勘太郎はおそらく勘九郎襲名の準備で忙しく、七之助は平成中村座に出演中なので、今年の浅草は亀治郎がメインで、さらに一世代若くなった印象がある。日替わりの年始ご挨拶が今日は第一部が現役高校生の隼人クン、第二部は壱太郎クンで、どちらも元気いっぱいでのびのび。壱太郎に至っては、夕べ観ていたく興奮したという木馬座の大衆演劇にならって、坂本冬美の「まだ君に恋してる」を歌いながら即興の踊りを披露。幹部がズラリと並ぶ本興行ではこうはいかないだろうけれど、そこは浅草。こんな一面もあったのか、と見直してしまった。
「南総里見八犬伝」は長い長い物語だからごく一部のみ。伏姫は春猿で、本興行では若手のこの人も若手がメインの浅草では中堅のひとり。亀治郎は庄屋と犬山道節の二役で、庄屋では竹三郎の女房との実年齢差を感じさせないほどに老けの拵えがはまっているものの、ちょっとウケを狙いすぎ。娘役の壱太郎にものすごい顔で至近距離に迫るものだから、壱太郎、必死で笑いをこらえていた。竹三郎とともに薪車もいい役で出ていて、浅草に関西勢とは新鮮。
壱太郎は次の「廓文章」で夕霧となり、伊左衛門は愛之助。この芝居、二人がじゃらじゃらする場面が長くて、藤十郎だと大丈夫なんだけど、仁左衛門でも集中力がとぎれがち。だもんだから、今回も途中でちょっと意識が飛んでしまった。4列目でよかった (^_^;)

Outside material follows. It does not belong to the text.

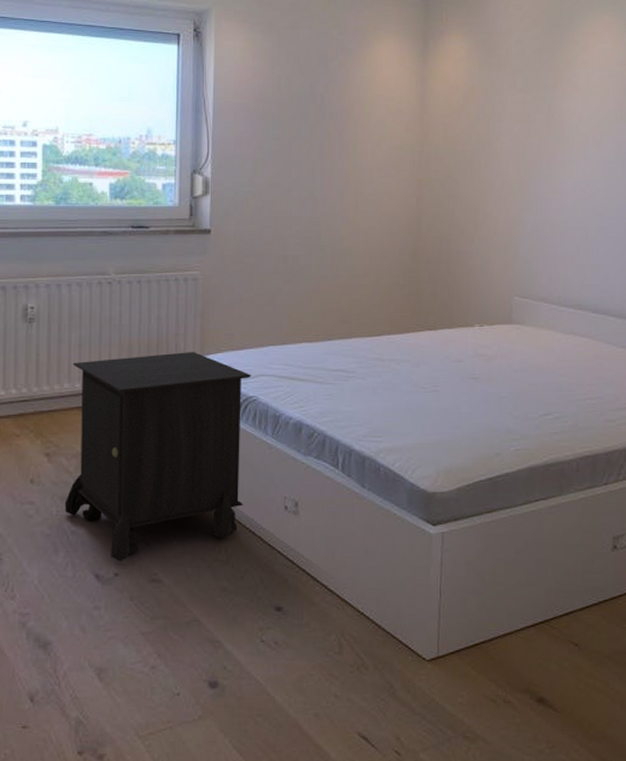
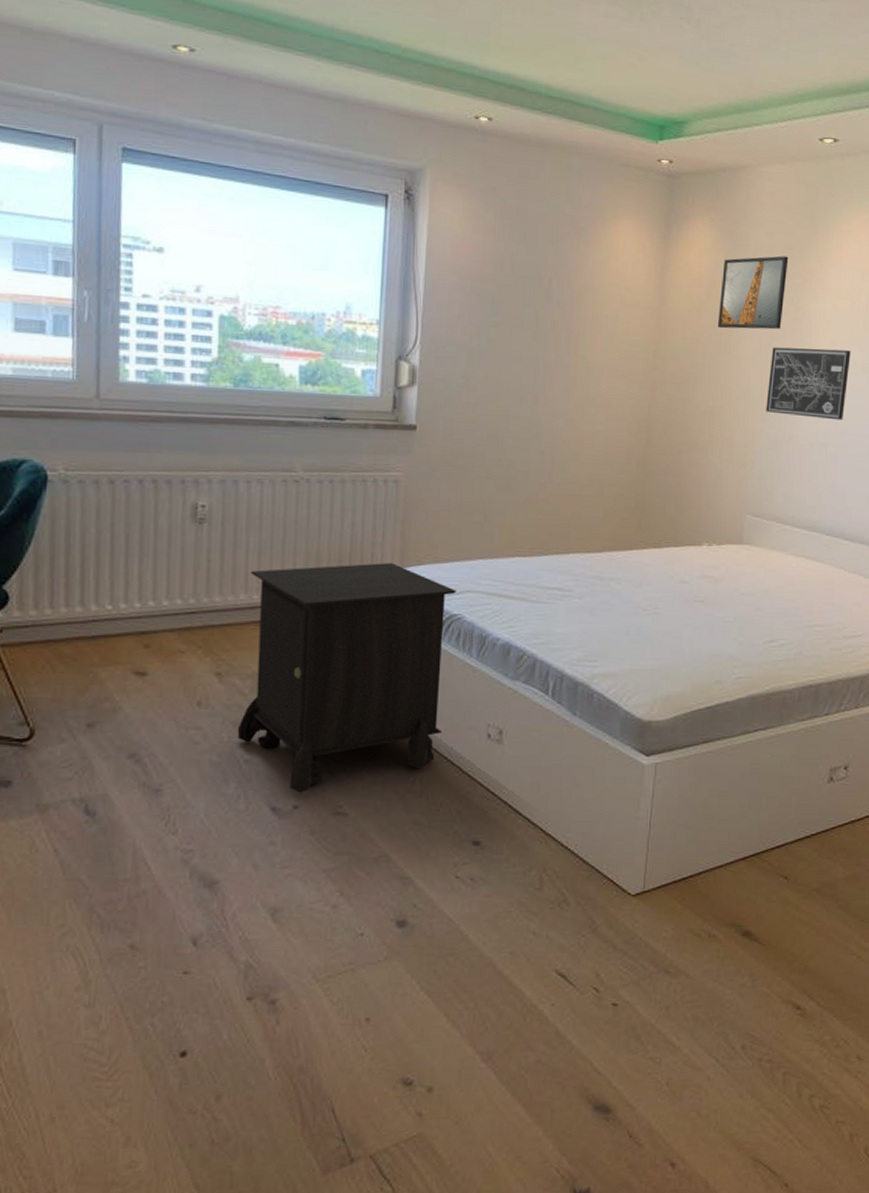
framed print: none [475,60,539,129] -> present [717,255,789,330]
wall art: none [526,141,604,205] -> present [766,347,851,421]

第2部は挨拶のあと「敵討天下茶屋聚」のみで、これまた亀治郎ワールド。敵の東間は愛之助で、この人、悪役だとすっごく冷酷そうな表情になって、本当に悪い奴に見える。亀治郎の元右衛門の兄弥助に男女蔵さん。愛之助と対象的に、根っから人のいい役がピッタリ。元右衛門が逃げ回って客席におりる場面で、客の傘を奪って差して顔を隠しながら座り込んだ空席が私の席の真後ろ! 舞台に戻り、いよいよ追い詰められると開き直って、「み〜っくん」と巳之助にニックネームで呼びかけ、アドリブで笑わせようとする。さらに春猿に対しても、客席に背を向けている春猿を無理やり客席に向かせると、春猿たまらず吹き出してしまう。それでも地の芝居がしっかりしているから、まぁご愛嬌でいいかと。
私が歌舞伎を観始めた頃、猿之助はすでにアラフィフだった。今の亀治郎はそれよりほぼひと回り若い。きっと当時の猿之助も今の亀治郎のように大奮闘していたのだろうなぁ。